Last checked and updated on 05 Jun 2026
What is new in Docker Engine 25
Docker Engine 25 marks a significant step forward with stronger focus on modern device handling, improved build performance, and enhanced security. This release series introduces full support for the Container Device Interface (CDI), brings major updates to BuildKit, and delivers many quality improvements across the CLI, API, and runtime.

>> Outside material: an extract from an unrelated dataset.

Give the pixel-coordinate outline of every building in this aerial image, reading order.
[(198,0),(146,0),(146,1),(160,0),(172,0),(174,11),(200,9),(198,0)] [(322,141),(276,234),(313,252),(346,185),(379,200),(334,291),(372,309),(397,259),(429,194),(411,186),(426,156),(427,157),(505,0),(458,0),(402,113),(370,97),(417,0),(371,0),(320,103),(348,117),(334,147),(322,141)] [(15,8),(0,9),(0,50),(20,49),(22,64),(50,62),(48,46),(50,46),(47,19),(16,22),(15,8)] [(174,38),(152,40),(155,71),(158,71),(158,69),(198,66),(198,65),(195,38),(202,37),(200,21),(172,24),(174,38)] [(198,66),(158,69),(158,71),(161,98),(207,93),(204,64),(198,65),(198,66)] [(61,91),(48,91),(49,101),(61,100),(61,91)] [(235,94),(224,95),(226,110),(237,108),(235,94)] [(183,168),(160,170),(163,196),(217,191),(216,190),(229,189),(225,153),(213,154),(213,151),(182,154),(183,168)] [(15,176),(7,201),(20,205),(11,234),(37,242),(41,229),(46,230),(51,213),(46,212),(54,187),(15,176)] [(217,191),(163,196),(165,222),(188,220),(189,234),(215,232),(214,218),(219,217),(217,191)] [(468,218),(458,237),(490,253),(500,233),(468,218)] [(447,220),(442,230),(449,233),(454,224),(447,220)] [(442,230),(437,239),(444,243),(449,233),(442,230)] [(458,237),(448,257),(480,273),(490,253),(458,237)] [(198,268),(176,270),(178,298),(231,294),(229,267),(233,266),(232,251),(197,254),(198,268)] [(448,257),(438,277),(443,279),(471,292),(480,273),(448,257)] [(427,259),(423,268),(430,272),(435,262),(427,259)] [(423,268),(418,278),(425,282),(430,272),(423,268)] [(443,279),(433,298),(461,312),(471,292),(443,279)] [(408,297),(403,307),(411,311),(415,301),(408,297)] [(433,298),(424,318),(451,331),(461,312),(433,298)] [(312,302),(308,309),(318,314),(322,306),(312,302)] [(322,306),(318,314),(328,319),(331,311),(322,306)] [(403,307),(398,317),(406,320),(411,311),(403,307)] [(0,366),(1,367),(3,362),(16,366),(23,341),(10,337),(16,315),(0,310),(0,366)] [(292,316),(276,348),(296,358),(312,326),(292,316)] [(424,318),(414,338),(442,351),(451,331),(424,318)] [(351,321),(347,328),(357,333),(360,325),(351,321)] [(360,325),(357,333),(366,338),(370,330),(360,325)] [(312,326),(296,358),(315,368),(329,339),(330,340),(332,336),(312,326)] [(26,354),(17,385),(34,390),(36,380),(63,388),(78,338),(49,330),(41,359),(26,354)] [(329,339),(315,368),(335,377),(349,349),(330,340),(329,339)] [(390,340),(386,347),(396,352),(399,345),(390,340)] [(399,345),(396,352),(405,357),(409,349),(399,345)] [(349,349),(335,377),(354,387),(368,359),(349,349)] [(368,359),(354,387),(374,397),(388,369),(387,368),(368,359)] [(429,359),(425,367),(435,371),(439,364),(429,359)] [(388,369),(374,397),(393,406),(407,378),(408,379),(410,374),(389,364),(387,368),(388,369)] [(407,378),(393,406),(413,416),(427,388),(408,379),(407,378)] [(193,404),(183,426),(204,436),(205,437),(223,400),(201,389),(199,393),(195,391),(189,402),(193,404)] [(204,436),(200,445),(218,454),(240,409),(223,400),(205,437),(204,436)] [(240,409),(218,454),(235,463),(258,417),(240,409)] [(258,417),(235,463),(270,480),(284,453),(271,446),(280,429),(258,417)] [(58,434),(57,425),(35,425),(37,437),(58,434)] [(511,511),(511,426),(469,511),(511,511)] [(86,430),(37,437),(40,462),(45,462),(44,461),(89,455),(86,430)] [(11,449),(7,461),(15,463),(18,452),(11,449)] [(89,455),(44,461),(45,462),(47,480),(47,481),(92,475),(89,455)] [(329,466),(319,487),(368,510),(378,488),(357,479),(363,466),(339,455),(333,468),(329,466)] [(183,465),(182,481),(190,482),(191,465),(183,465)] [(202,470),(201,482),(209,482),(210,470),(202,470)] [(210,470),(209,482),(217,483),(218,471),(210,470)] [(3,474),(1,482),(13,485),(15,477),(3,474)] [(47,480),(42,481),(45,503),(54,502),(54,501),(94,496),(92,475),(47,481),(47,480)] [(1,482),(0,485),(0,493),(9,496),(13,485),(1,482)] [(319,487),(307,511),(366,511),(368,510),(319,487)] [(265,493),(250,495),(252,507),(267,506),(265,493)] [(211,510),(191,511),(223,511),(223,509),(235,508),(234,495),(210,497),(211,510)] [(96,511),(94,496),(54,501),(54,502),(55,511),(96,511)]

Users will benefit from better GPU and hardware device management, faster and more reliable builds, and a cleaner set of defaults that prepare Docker for the next generation of container workflows.
Key Highlights
- Full Container Device Interface (CDI) support for easier and more secure device passthrough including GPUs
- BuildKit updated to v0.12 with substantial performance and feature improvements
- New
docker buildx bakeenhancements and better multi-platform build handling - Improved rootless mode with better user namespace and network support
- Many CLI and API refinements for better usability and consistency
- Updated core components including containerd, runc, and Go runtime
New Features and Enhancements
| Area | Details |
|---|---|
| Device Management | CDI support enabled by default. Devices are automatically discovered and can be used with --device or CDI specifications. |
| Build System | BuildKit 0.12 brings faster cache handling, improved Git integration, and new frontend capabilities. |
| CLI | Enhanced docker info output for CDI devices, better progress display during builds, and various command improvements. |
| Rootless Mode | Better support for user namespaces, cgroup v2, and networking in rootless environments. |
| Networking | Improvements to IPv6 handling and overlay network stability. |
Component Updates
Docker Engine 25 updates several key dependencies to newer, more secure, and performant versions:
| Component | Updated Version |
|---|---|
| BuildKit | v0.12.x |
| containerd | v1.7.x series |
| runc | v1.1.x with security fixes |
| Go runtime | 1.21 or newer |
These updates bring the latest bug fixes, performance gains, and security improvements from the upstream projects.
Security Improvements
This release includes several security-related fixes and enhancements:
- Hardened device handling through CDI to reduce risk of privilege escalation
- Fixes for potential information leaks and permission issues in certain edge cases
- Updated runc with patches addressing known vulnerabilities
- Better validation of mount paths and configuration files
Administrators are encouraged to upgrade promptly to benefit from these protections.
Bug Fixes
Docker Engine 25 resolves numerous issues reported by the community:
- Fixed various race conditions during container start and stop
- Improved reliability of
docker system pruneand image cleanup operations - Resolved problems with certain volume mount behaviors and bind propagation
- Fixed CLI output formatting and error messages for better clarity
- Addressed stability issues in Swarm mode and service updates
- Corrected handling of large images and layer downloads
Deprecations and Breaking Changes
As Docker continues to modernize the engine, a few older features have been deprecated or adjusted:
- Some legacy CLI flags and API fields are now marked as deprecated
- Older cgroup v1 behaviors receive reduced support
- Certain internal APIs and SDK methods have been cleaned up or renamed for consistency
- Minimum requirements for host kernel and Go version have been raised slightly
Most users will experience a smooth upgrade, but it is wise to test custom setups and automation scripts before moving to production.
Upgrade Recommendations
When upgrading to Docker Engine 25, focus on testing your device passthrough workflows and build pipelines. The new CDI support offers a cleaner way to handle GPUs and other hardware, so consider updating your deployment scripts accordingly. Overall, this release delivers noticeable improvements in security, performance, and ease of use for both developers and operators.